|Review by: Jack / deafyunlearn.com
Millionaire began the show. This Belgian piece proved to have a somewhat alternative approach to their music. Grasping some of the stereotypical European electronic sound, the band still rocked their part. Tim Vanhamel, on vocals, proved to jazz the stage just as much as his funky hairdo played it's own essence of jazz. Some could say he was 'OTT', I'd just say excited to be in another new rock band with another degree of originality in their sound. On top of the basics, I will always remember the perfect pose he gave to my disposable camera as I hung over a mate to catch a photographic glimpse of his kinetics.
You cannot define nor brand just what then Queens Of The Stone Age are. In reality, they're just a band in a world of their own, ignoring the factory line of 'in-trend' genres. What's most intriguing, they're unfamiliar sound is genius. 'Songs for The Deaf', they're most recent album, has blown fans, critics and other artists away. It seems that 'Songs For The Deaf' kept the skeleton of the 'Queens' rock-core and gave some brand new skin and blood to create some electric difference.
'Gladdened' in Halloween dress, in some sweet style I must add, the 'Queens' graced the stage. There was different criterion of fright throughout the audience. Would the 'Queens' fulfil the expectations? Will that twenty-stone fucker in front chip my teeth during 'No One Knows'? Shit, I'm at the front, what happens if I need the kazi during 'Feel Good Hit of The Summer'? Well fans from the latter criteria can be eased, because Feel Good Hit of The Summer was second on the set. The second group should have bought their gum shields and the first; let's just say there was no reason to 'hide behind the pillows'. What people wanted was what they got.

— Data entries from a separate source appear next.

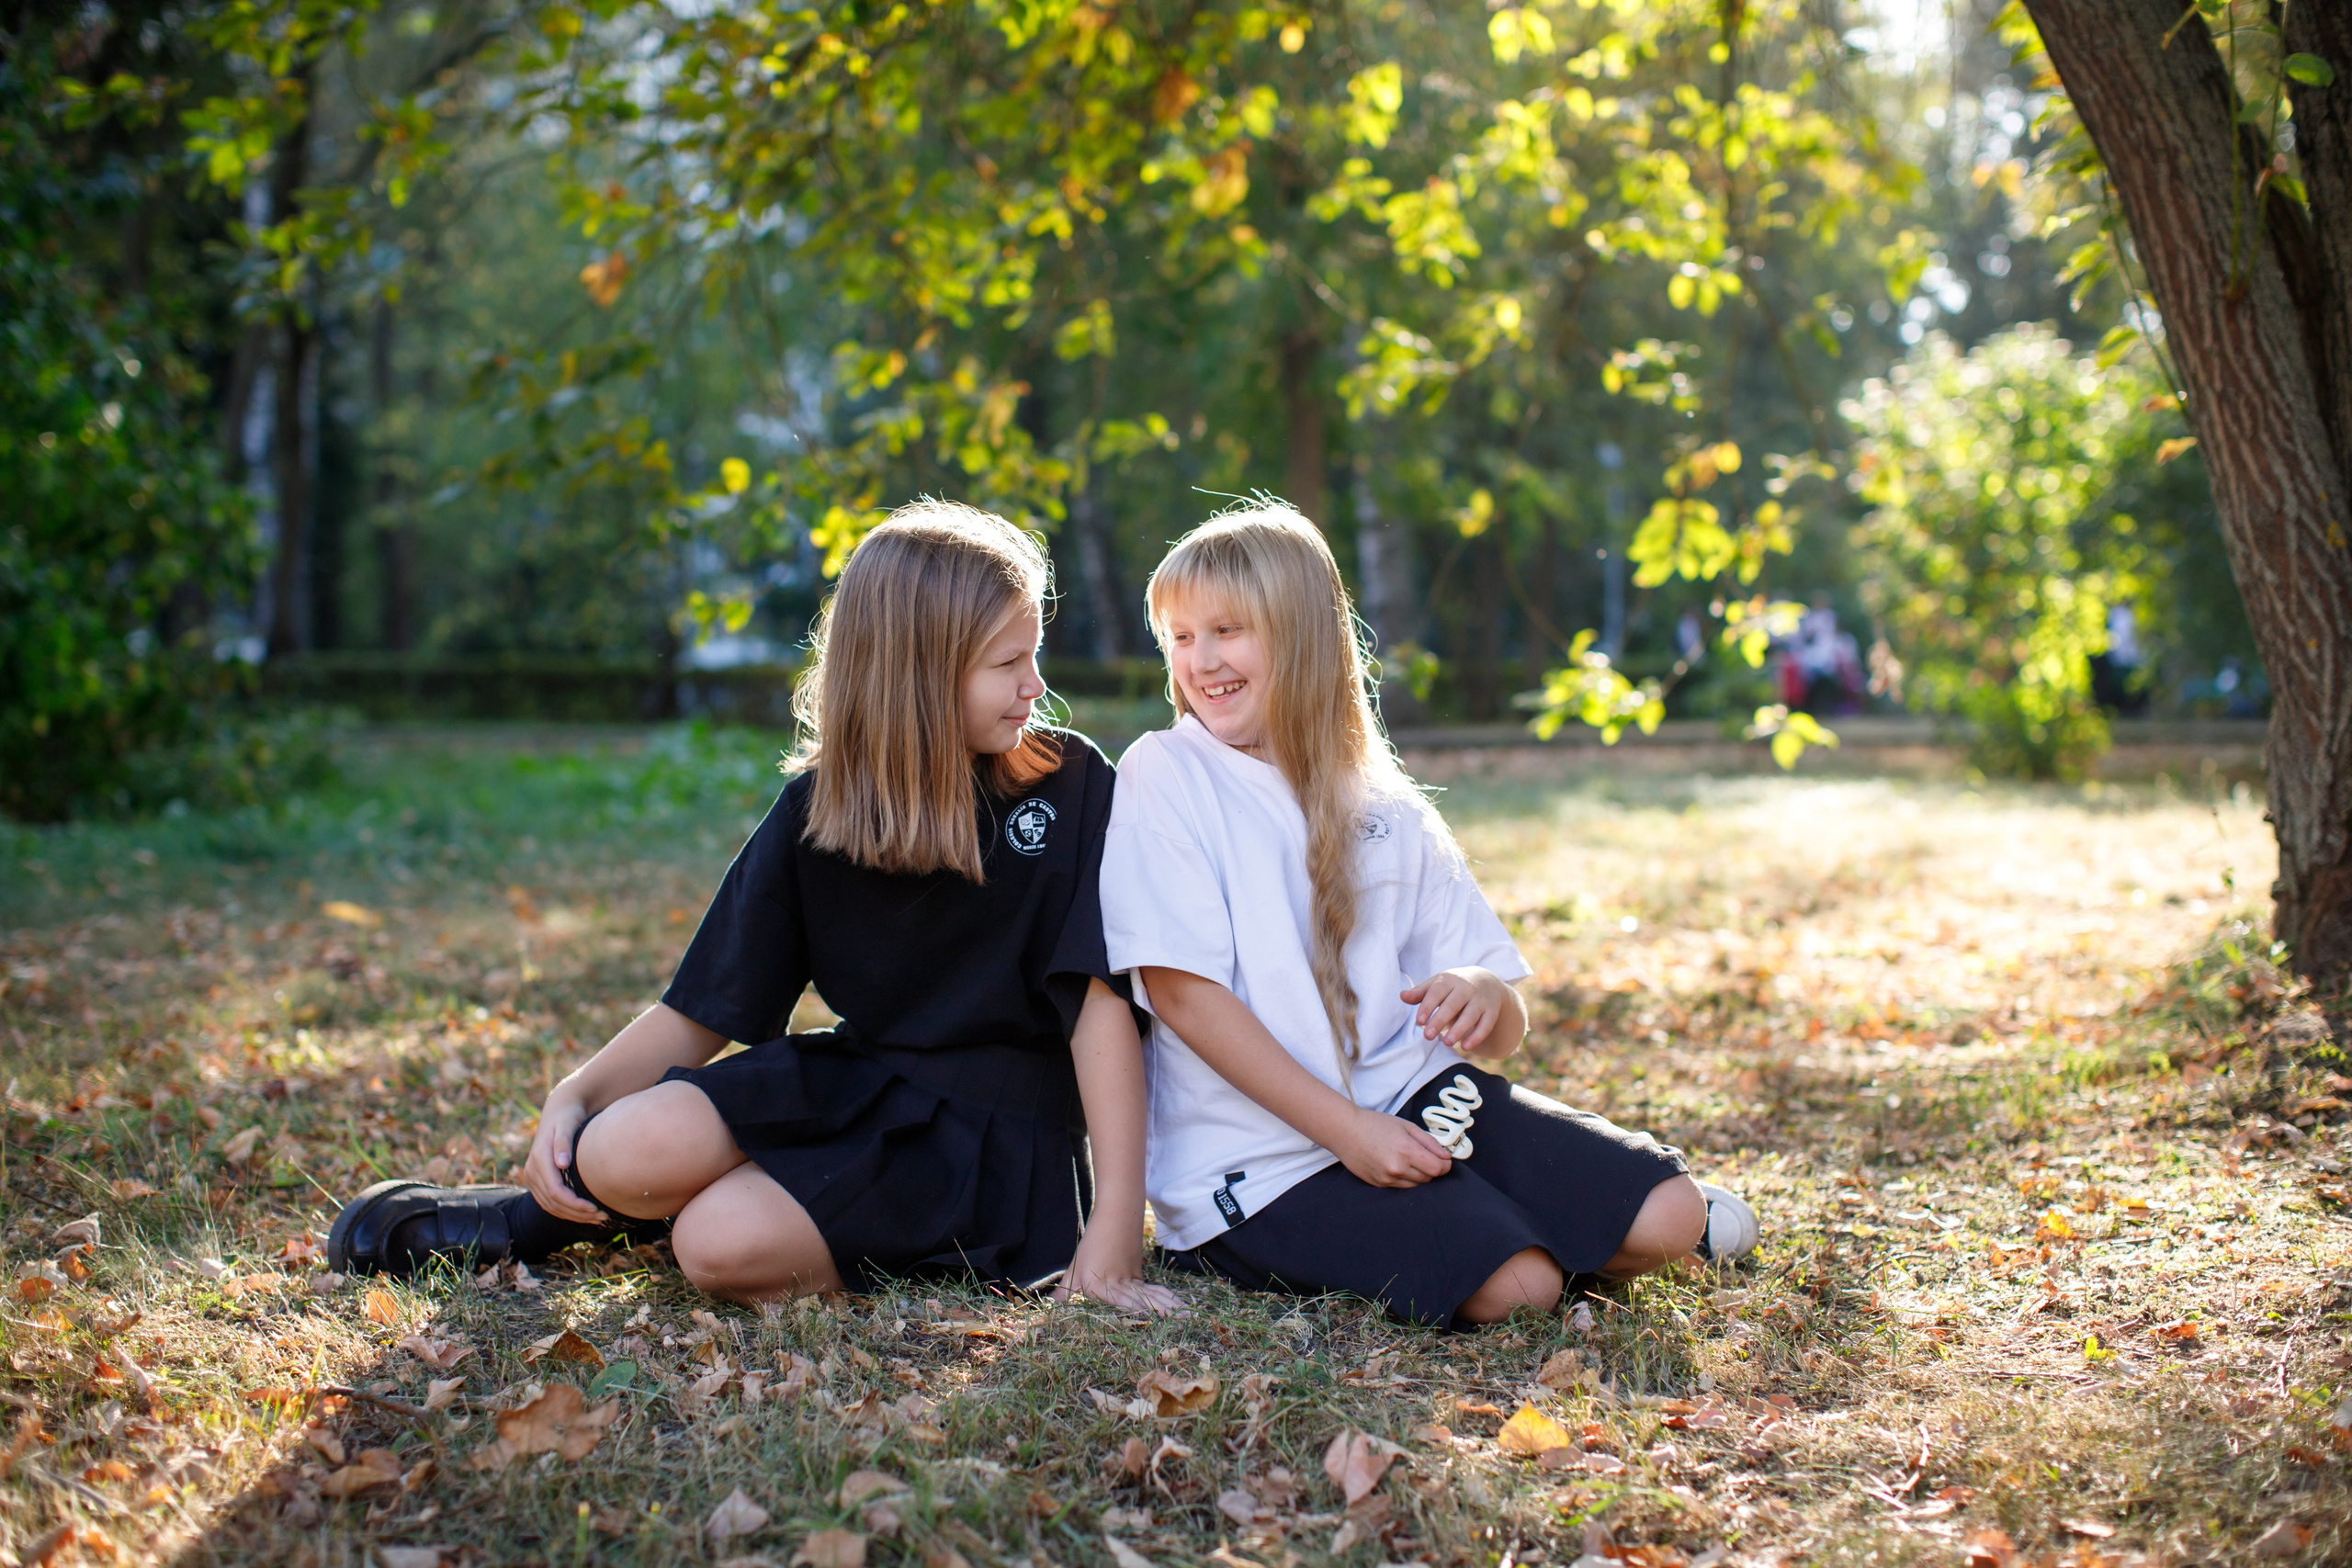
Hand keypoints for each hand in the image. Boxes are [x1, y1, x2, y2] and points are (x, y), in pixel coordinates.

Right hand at [521, 1090, 606, 1225]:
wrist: (558, 1112)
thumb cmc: (568, 1118)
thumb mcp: (568, 1125)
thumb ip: (563, 1142)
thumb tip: (561, 1163)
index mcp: (539, 1158)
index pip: (556, 1191)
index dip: (575, 1204)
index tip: (596, 1208)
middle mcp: (532, 1170)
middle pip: (553, 1202)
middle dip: (578, 1213)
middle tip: (603, 1217)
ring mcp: (532, 1177)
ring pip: (550, 1206)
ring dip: (573, 1216)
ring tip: (598, 1217)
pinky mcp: (536, 1182)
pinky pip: (549, 1203)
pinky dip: (566, 1211)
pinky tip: (585, 1213)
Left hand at [1055, 1228, 1186, 1316]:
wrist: (1116, 1215)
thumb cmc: (1093, 1243)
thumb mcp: (1075, 1267)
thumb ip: (1066, 1289)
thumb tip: (1051, 1304)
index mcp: (1096, 1285)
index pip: (1113, 1305)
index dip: (1131, 1315)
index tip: (1145, 1325)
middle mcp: (1115, 1284)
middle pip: (1137, 1303)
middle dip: (1157, 1314)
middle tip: (1174, 1324)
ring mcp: (1130, 1279)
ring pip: (1150, 1296)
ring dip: (1167, 1307)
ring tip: (1185, 1316)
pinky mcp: (1139, 1275)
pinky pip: (1153, 1290)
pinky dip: (1166, 1298)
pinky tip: (1178, 1306)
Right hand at [1334, 1106, 1453, 1187]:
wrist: (1346, 1131)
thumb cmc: (1376, 1125)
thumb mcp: (1407, 1126)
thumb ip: (1429, 1142)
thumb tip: (1446, 1156)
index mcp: (1407, 1151)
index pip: (1438, 1169)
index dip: (1445, 1165)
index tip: (1444, 1159)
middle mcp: (1398, 1168)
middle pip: (1429, 1178)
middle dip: (1432, 1168)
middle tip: (1425, 1156)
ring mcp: (1387, 1179)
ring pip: (1416, 1185)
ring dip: (1419, 1175)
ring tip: (1409, 1159)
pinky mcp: (1379, 1184)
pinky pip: (1401, 1186)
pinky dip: (1405, 1178)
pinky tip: (1397, 1164)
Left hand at [1400, 968, 1514, 1057]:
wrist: (1486, 981)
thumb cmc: (1453, 986)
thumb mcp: (1438, 984)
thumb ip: (1420, 993)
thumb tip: (1402, 996)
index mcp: (1449, 980)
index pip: (1437, 992)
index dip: (1428, 1006)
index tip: (1419, 1021)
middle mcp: (1466, 988)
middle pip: (1453, 1004)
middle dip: (1440, 1020)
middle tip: (1428, 1036)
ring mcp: (1480, 1000)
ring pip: (1471, 1015)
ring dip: (1459, 1030)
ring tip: (1447, 1043)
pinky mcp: (1491, 1012)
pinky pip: (1486, 1025)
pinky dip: (1477, 1036)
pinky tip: (1465, 1047)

The self-titled debut and 'Rated R' were covered. Of course with the fresh new material from 'Songs For The Deaf'. This show was the 'Rumble In The Jungle', or should I say the 'Queens' 'Consumption of Southampton'. They did hunger their fans and they did eat and regurgitate us. The set was a boxing match after all. Oliveri's bass was a firm and harsh right hook. Castillo's drums were pumping upper cuts. Homme and Troy Van Leeuwen's guitars were razor jabs and the vocals were the psych that finished a sweet final blow.
The silky shadows on the wall displayed the scary silhouette of the band shone on the hard sides of this traditional styled venue. It seemed these dark ghosts on the wall could pretty much convey a lot of the energy produced by this catalyst of a band. 'No One Knows' and 'Song For The Dead' were in my opinion; the hardcore live songs of the new album. The audience was a riot; men, woman and even some children used the claws of the 'Queens' material, to literally rip the warm air apart inside the Guildhall.
The 'Queens Of The Stone Age' are a rigid group of talented artists that can match their new studio sounds with an outstanding live show. One of my most colourful recommendations goes to anyone debating on the silly issue of whether to watch this band live.